EXTRACTED INFORMATION:
^^^^^^^^

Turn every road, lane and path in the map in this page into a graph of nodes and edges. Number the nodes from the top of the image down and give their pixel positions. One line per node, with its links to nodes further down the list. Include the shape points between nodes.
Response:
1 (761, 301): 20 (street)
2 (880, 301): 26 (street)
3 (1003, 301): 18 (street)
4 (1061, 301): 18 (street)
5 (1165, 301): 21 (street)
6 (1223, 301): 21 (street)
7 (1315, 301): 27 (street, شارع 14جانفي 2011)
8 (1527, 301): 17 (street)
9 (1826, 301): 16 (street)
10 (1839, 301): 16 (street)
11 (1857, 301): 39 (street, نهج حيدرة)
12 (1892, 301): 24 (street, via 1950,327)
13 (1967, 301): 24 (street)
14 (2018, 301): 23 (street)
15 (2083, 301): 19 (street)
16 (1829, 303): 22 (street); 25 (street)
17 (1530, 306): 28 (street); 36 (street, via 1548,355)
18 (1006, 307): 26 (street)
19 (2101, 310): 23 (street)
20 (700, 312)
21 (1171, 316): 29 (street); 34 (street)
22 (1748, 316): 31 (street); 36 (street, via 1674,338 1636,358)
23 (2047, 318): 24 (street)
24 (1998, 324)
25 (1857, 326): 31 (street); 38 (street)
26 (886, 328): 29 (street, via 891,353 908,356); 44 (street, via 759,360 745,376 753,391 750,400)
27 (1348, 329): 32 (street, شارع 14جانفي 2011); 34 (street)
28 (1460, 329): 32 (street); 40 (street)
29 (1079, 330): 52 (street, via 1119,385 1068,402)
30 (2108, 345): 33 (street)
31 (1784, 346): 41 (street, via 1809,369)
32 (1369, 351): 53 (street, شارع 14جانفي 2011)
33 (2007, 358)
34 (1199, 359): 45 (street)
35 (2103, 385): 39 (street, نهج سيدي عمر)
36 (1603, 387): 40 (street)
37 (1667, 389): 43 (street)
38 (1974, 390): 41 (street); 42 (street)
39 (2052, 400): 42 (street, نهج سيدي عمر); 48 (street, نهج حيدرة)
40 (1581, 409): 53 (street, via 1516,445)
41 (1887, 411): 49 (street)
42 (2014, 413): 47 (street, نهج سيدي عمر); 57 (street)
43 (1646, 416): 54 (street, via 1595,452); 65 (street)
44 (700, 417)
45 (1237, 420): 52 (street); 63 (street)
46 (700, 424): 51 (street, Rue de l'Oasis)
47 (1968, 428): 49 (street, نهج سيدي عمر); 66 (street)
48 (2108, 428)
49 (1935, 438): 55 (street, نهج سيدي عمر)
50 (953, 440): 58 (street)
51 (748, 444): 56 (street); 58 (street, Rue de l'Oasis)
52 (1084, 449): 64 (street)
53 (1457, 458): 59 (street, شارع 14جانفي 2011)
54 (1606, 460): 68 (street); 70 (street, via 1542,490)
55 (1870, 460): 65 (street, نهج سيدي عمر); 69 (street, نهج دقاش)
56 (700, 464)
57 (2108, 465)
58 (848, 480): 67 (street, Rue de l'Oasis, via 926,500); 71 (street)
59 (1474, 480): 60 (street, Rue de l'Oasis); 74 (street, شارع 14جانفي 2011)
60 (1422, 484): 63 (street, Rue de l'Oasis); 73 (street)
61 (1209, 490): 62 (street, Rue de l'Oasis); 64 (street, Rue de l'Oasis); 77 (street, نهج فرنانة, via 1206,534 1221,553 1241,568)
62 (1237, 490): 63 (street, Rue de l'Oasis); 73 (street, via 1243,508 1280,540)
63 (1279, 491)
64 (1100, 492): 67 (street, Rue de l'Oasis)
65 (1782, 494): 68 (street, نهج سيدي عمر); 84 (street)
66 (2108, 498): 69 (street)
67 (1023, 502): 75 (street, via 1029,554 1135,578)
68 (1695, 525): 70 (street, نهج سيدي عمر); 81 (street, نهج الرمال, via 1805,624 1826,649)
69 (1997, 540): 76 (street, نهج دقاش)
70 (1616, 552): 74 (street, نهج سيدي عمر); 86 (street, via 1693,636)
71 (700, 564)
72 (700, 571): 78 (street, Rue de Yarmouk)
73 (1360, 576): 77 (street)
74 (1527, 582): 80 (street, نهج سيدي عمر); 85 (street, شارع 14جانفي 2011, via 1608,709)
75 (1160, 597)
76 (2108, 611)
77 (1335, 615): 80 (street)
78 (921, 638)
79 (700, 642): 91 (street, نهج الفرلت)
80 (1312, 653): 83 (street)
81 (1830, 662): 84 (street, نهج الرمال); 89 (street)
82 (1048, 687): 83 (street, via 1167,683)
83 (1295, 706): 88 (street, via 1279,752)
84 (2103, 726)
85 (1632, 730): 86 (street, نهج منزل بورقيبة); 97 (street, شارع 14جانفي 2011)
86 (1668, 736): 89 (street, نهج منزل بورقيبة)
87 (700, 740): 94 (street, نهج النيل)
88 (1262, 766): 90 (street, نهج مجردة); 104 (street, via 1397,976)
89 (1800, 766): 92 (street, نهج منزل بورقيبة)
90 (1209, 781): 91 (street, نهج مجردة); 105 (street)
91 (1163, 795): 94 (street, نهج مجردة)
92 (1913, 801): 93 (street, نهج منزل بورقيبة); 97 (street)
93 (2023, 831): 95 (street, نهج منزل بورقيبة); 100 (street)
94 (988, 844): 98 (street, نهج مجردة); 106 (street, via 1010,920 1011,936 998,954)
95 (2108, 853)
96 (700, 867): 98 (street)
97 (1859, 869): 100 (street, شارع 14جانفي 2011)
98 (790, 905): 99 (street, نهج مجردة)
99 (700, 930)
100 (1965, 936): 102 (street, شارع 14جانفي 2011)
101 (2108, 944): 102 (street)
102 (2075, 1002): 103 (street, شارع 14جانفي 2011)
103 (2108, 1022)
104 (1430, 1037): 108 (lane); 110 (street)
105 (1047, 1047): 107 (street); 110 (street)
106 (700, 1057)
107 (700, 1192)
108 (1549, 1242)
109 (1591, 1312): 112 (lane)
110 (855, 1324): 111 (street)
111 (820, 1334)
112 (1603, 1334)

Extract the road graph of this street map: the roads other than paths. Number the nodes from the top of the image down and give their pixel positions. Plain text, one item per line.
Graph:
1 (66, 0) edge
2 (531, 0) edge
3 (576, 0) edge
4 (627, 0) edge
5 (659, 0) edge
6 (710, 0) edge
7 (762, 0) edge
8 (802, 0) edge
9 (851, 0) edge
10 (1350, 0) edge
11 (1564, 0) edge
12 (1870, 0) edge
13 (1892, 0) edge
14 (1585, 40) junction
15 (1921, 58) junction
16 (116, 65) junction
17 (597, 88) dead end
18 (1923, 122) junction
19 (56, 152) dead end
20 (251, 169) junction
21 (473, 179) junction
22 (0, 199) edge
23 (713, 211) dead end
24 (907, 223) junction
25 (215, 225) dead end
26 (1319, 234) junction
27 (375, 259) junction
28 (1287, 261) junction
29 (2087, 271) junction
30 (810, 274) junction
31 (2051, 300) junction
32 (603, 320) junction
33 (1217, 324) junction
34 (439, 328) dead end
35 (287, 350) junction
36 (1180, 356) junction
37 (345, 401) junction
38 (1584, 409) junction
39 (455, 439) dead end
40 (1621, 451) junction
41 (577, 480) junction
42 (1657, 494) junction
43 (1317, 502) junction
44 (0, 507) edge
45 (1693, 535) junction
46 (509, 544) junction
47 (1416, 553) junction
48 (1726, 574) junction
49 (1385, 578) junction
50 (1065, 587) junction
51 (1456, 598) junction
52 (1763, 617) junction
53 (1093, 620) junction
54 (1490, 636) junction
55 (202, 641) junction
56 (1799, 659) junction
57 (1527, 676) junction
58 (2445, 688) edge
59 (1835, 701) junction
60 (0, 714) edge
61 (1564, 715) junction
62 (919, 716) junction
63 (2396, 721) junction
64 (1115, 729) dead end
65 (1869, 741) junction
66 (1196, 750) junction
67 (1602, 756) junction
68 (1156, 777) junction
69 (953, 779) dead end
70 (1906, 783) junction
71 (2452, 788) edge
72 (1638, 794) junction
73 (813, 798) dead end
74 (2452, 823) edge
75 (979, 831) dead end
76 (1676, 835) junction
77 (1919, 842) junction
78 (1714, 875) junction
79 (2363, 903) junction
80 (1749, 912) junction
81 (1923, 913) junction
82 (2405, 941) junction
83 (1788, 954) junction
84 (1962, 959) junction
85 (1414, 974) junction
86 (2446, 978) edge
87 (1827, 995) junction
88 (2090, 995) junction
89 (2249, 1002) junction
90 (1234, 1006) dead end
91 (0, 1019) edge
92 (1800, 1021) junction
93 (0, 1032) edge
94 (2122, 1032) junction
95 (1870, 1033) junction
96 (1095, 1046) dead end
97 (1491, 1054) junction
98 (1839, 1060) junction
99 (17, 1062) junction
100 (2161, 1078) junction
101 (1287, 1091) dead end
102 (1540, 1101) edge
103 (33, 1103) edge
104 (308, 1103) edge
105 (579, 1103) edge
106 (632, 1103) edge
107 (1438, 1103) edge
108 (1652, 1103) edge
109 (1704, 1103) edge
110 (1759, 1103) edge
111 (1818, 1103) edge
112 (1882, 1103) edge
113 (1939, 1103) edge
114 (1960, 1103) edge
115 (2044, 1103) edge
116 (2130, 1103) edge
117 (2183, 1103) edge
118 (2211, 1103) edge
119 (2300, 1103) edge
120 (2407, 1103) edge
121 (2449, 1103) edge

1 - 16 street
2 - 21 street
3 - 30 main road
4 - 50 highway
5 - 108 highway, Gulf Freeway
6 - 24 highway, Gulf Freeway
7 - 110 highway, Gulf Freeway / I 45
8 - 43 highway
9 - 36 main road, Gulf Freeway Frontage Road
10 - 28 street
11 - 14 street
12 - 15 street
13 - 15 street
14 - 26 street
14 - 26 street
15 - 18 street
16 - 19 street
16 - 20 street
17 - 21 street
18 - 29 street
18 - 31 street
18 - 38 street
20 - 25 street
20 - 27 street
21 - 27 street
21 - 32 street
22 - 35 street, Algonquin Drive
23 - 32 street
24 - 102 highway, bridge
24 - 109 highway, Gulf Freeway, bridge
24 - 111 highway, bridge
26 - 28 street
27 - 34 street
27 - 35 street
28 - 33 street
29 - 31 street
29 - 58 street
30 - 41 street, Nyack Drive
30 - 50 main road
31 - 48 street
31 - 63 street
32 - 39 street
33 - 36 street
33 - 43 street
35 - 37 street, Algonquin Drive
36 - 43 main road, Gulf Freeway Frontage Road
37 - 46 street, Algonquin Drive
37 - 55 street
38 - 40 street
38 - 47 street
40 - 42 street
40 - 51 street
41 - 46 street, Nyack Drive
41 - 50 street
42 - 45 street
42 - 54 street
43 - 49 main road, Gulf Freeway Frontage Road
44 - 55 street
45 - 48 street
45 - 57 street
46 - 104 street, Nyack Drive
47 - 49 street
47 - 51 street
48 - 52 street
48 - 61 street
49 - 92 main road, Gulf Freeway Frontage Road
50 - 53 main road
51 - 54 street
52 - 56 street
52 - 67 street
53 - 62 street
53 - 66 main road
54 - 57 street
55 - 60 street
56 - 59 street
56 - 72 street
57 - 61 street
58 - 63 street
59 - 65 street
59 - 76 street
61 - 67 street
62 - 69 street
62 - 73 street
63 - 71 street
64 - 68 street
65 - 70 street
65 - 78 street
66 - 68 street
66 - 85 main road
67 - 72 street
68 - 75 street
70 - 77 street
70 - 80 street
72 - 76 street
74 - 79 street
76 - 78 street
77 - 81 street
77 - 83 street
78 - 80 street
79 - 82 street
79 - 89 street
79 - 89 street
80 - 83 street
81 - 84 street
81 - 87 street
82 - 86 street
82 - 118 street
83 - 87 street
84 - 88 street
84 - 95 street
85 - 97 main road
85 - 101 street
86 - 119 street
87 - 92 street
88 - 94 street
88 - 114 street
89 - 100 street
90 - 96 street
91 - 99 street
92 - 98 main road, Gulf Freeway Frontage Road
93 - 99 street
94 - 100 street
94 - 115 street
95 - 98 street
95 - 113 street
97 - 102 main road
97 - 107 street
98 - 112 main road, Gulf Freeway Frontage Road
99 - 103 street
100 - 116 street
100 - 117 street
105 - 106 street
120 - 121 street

^^^^^^^^

WORK ORDER:
Which lines in the material contain the word "image"? Pull each of them out.

RESPONSE TO THIS EXERCISE:
Turn every road, lane and path in the map in this page into a graph of nodes and edges. Number the nodes from the top of the image down and give their pixel positions. One line per node, with its links to nodes further down the list. Include the shape points between nodes.
Extract the road graph of this street map: the roads other than paths. Number the nodes from the top of the image down and give their pixel positions. Plain text, one item per line.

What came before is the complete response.